C is also subtype of B
E and F are subtypes of B
PS:
I am editing this question again to be more specific (because of a complains about being of-topic!): I am looking for a theorem prover / proof assistance in which I can define the above structure in a straight forward manner (not with workarounds as it is kindly described by some respectable answers here). If I take the types as classes then It seems above subtypings could be easily formulated in C++! So I am looking for a formal system / tool that I can define such a subtyping structure there and I can reason?
Many thanks
PVS has traditionally emphasized "predicate subtyping" a lot, but the system is a bit old-fashioned these days and has fallen behind the other big players that are more active: Coq, Isabelle/HOL, Agda, other HOLs, ACL2.
You did not make your application clear. I reckon that any of the big systems could be applied to the problem, one way or the other. Formalization is a matter to phrase your problem in a suitable way within the given logical environment. Logics are not programming languages, but have the real power of mathematics. Thus with some experience in a particular logic, you will be able to do great and amazing things that you did not expect at first sight.
When choosing your system, lists of particular low-level features are not so relevant. It is more important that you like the general style and culture of the system, before you make a commitment. You can compare that to learning a foreign language. Before you spend months or years to study do you collect features of the grammar? I don't think so.

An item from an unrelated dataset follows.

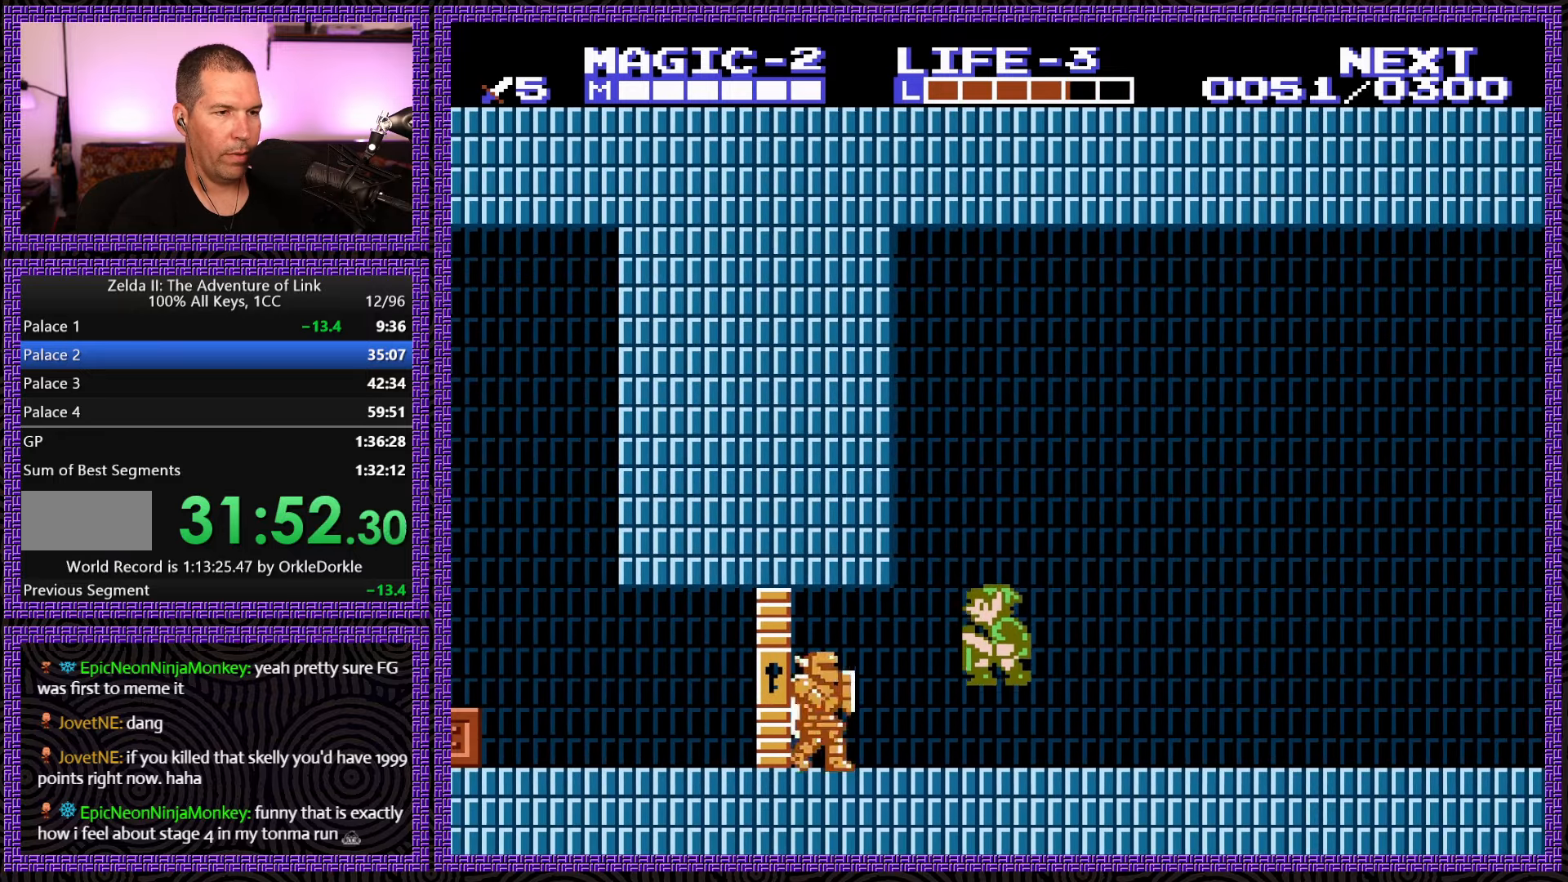
{"buttons": ["B"], "events": [[150, "A", "up"], [234, "DPAD_LEFT", "down"], [367, "B", "down"], [367, "DPAD_LEFT", "up"]]}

You include the 'isabelle' tag, and it happens to be that according to "Wiki Subtyping", Isabelle provides one form of subtyping, "coercive subtyping", though as explained by Andreas Lochbihler, Isabelle doesn't really have subtyping like what you're wanting (and others want, too).
However, you're talking in vague generalities, so I easily provide a contrived example that meets the requirements of your 5 types. And though it is contrived, it's not meaningless, as I explain below.
(*The 5 types.*)
datatype tA = tA_con int rat real
type_synonym tB = "(nat * int)"
type_synonym tC = int
type_synonym tE = rat
type_synonym tF = real
(*The small amount of code required to automatically coerce from tC to tB.*)
fun coerce_C_to_B :: "tC => tB" where "coerce_C_to_B i = (0, i)"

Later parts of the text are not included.